We have only extensively tested the code with `llama3.2:latest`. Many other models are available at https://ollama.com/search of varying size, speed, and accuracy. Cloud models may not work due to limits on the number of queries.

To use another model, first download the model, and then add the model name to your command. For example:

```
ollama pull gemma3:latest
```

And then modify your command to include `--model-name gemma3`:
> ```myllannotator input/valid_categories.txt input/system_prompt.txt input/per_sample_prompt.txt input/input_data.csv annotated_data.csv --model-name gemma3 --debug --max-tries 3```

To view all the models you have downloaded:
```
ollama list
```



## Important caveats and troubleshooting
- The tool is not deterministic. Different answers may be produced on the same input data.
- The tool will give up on labeling a particular sample after the number of failed attempts exceeds the maximum limit. In that case `NoAnnotation` will show up as the annotation.
- If you get an error like `ollama._types.ResponseError: model 'llama3.2:latest' not found (status code: 404)`, that means you have not downloaded the model from ollama. Run `ollama pull llama3.2:latest` to fix the error.

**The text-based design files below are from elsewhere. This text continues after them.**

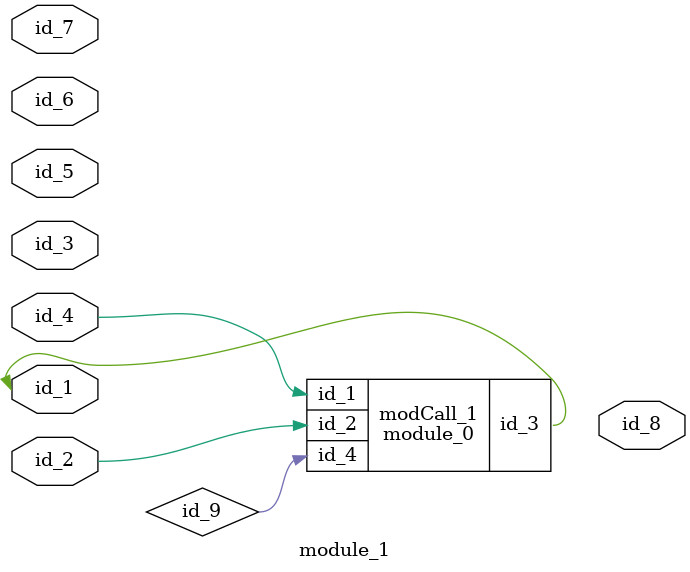
<source format=v>
module module_0 (
    id_1,
    id_2,
    id_3,
    id_4
);
  input wire id_4;
  inout wire id_3;
  input wire id_2;
  input wire id_1;
  assign id_3 = 1;
endmodule
module module_1 (
    id_1,
    id_2,
    id_3,
    id_4,
    id_5,
    id_6,
    id_7,
    id_8
);
  output wire id_8;
  inout wire id_7;
  input wire id_6;
  input wire id_5;
  inout wire id_4;
  input wire id_3;
  input wire id_2;
  inout wire id_1;
  wire id_9;
  module_0 modCall_1 (
      id_4,
      id_2,
      id_1,
      id_9
  );
endmodule

</source>
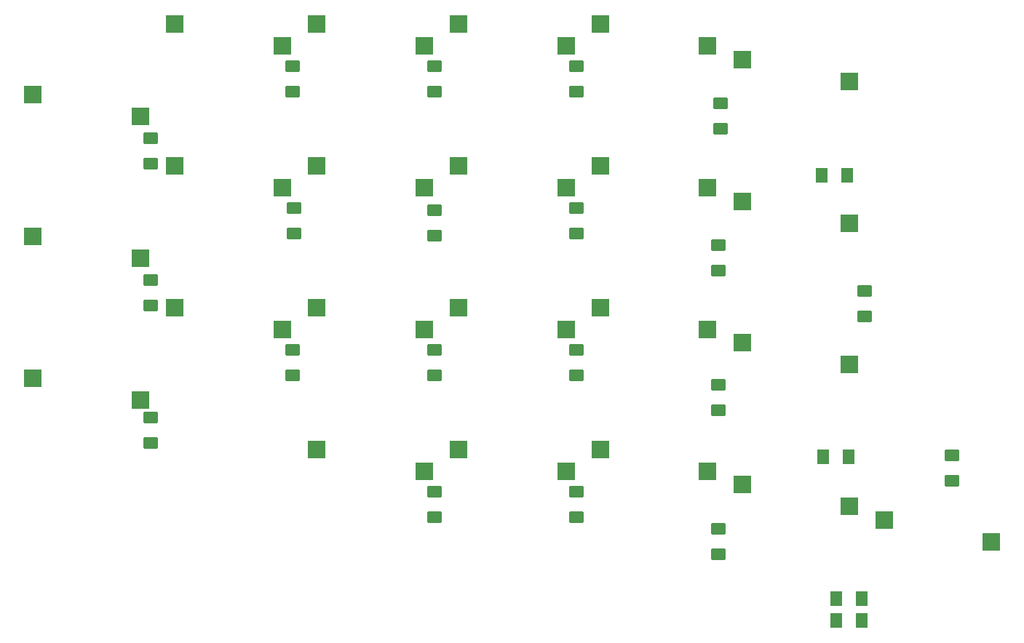
<source format=gtp>
G04 #@! TF.GenerationSoftware,KiCad,Pcbnew,7.0.10*
G04 #@! TF.CreationDate,2024-06-23T16:27:35+09:00*
G04 #@! TF.ProjectId,sss,7373732e-6b69-4636-9164-5f7063625858,rev?*
G04 #@! TF.SameCoordinates,Original*
G04 #@! TF.FileFunction,Paste,Top*
G04 #@! TF.FilePolarity,Positive*
%FSLAX46Y46*%
G04 Gerber Fmt 4.6, Leading zero omitted, Abs format (unit mm)*
G04 Created by KiCad (PCBNEW 7.0.10) date 2024-06-23 16:27:35*
%MOMM*%
%LPD*%
G01*
G04 APERTURE LIST*
G04 Aperture macros list*
%AMRoundRect*
0 Rectangle with rounded corners*
0 $1 Rounding radius*
0 $2 $3 $4 $5 $6 $7 $8 $9 X,Y pos of 4 corners*
0 Add a 4 corners polygon primitive as box body*
4,1,4,$2,$3,$4,$5,$6,$7,$8,$9,$2,$3,0*
0 Add four circle primitives for the rounded corners*
1,1,$1+$1,$2,$3*
1,1,$1+$1,$4,$5*
1,1,$1+$1,$6,$7*
1,1,$1+$1,$8,$9*
0 Add four rect primitives between the rounded corners*
20,1,$1+$1,$2,$3,$4,$5,0*
20,1,$1+$1,$4,$5,$6,$7,0*
20,1,$1+$1,$6,$7,$8,$9,0*
20,1,$1+$1,$8,$9,$2,$3,0*%
G04 Aperture macros list end*
%ADD10R,2.000000X2.000000*%
%ADD11RoundRect,0.250001X0.624999X-0.462499X0.624999X0.462499X-0.624999X0.462499X-0.624999X-0.462499X0*%
%ADD12RoundRect,0.250001X-0.462499X-0.624999X0.462499X-0.624999X0.462499X0.624999X-0.462499X0.624999X0*%
%ADD13RoundRect,0.250001X-0.624999X0.462499X-0.624999X-0.462499X0.624999X-0.462499X0.624999X0.462499X0*%
G04 APERTURE END LIST*
D10*
X127740000Y-86645000D03*
X140240000Y-89185000D03*
X45240000Y-61895000D03*
X57740000Y-64435000D03*
X111240000Y-49530000D03*
X123740000Y-52070000D03*
X61740000Y-28895000D03*
X74240000Y-31435000D03*
X78240000Y-28895000D03*
X90740000Y-31435000D03*
X61740000Y-61895000D03*
X74240000Y-64435000D03*
X111240000Y-82520000D03*
X123740000Y-85060000D03*
X61740000Y-45395000D03*
X74240000Y-47935000D03*
X94740000Y-61895000D03*
X107240000Y-64435000D03*
X111240000Y-66020000D03*
X123740000Y-68560000D03*
X111240000Y-33020000D03*
X123740000Y-35560000D03*
X45240000Y-45395000D03*
X57740000Y-47935000D03*
X28740000Y-53645000D03*
X41240000Y-56185000D03*
X94740000Y-45395000D03*
X107240000Y-47935000D03*
X94740000Y-78395000D03*
X107240000Y-80935000D03*
X78240000Y-78395000D03*
X90740000Y-80935000D03*
X45240000Y-28895000D03*
X57740000Y-31435000D03*
X94740000Y-28895000D03*
X107240000Y-31435000D03*
X28740000Y-70145000D03*
X41240000Y-72685000D03*
X28740000Y-37145000D03*
X41240000Y-39685000D03*
X78240000Y-61895000D03*
X90740000Y-64435000D03*
X78240000Y-45395000D03*
X90740000Y-47935000D03*
X61740000Y-78395000D03*
X74240000Y-80935000D03*
D11*
X91948000Y-36762000D03*
X91948000Y-33782000D03*
X75438000Y-86292000D03*
X75438000Y-83312000D03*
X125476000Y-62924000D03*
X125476000Y-59944000D03*
X91948000Y-69782000D03*
X91948000Y-66802000D03*
X58928000Y-36796000D03*
X58928000Y-33816000D03*
X42418000Y-45144000D03*
X42418000Y-42164000D03*
X75438000Y-36796000D03*
X75438000Y-33816000D03*
D12*
X120464000Y-46482000D03*
X123444000Y-46482000D03*
D11*
X91948000Y-86292000D03*
X91948000Y-83312000D03*
X75438000Y-69782000D03*
X75438000Y-66802000D03*
X59080400Y-53272000D03*
X59080400Y-50292000D03*
D12*
X122208000Y-95758000D03*
X125188000Y-95758000D03*
D11*
X75438000Y-53526000D03*
X75438000Y-50546000D03*
D12*
X122208000Y-98298000D03*
X125188000Y-98298000D03*
D11*
X108712000Y-41080000D03*
X108712000Y-38100000D03*
X42418000Y-61654000D03*
X42418000Y-58674000D03*
X108458000Y-90644000D03*
X108458000Y-87664000D03*
X42418000Y-77656000D03*
X42418000Y-74676000D03*
X91948000Y-53272000D03*
X91948000Y-50292000D03*
X58928000Y-69782000D03*
X58928000Y-66802000D03*
D13*
X135636000Y-82058800D03*
X135636000Y-79078800D03*
D11*
X108458000Y-57624000D03*
X108458000Y-54644000D03*
D12*
X120684000Y-79248000D03*
X123664000Y-79248000D03*
D11*
X108458000Y-73880000D03*
X108458000Y-70900000D03*
M02*

</source>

## Replicating results in the paper

1. **Download data:**
Go to https://rutgers.box.com/v/myLLannotator-data and click the button to download the data.
2. Unzip `myLLannotator-data.zip` and go into the project directory: `cd myLLannotator-data`
3. **Download scripts from github repository:**
Save `paper/annotator.py` and `paper/simple-ARG-duplication-analysis.R` into a new subdirectory `src/`. Your file structure should look like this:

```
myLLannotator-data
├── data
│   └── Maddamsetti2024
│       ├── all-proteins.csv
│       ├── computationally-annotated-gbk-annotation-table.csv
│       ├── duplicate-proteins.csv
│       ├── FileS3-Complete-Genomes-with-Duplicated-ARG-annotation.csv
│       └── gbk-annotation-table.csv
├── results
└── src
    ├── annotator.py
    └── simple-ARG-duplication-analysis.R
```
4. Make sure [required dependencies](#requirements) are installed.
5. Run the python script `src/annotator.py` to annotate the data. Output files will be saved to the `results` folder.
6. Run the R script `src/simple-ARG-duplication-analysis.R` to run the analysis and generate figures.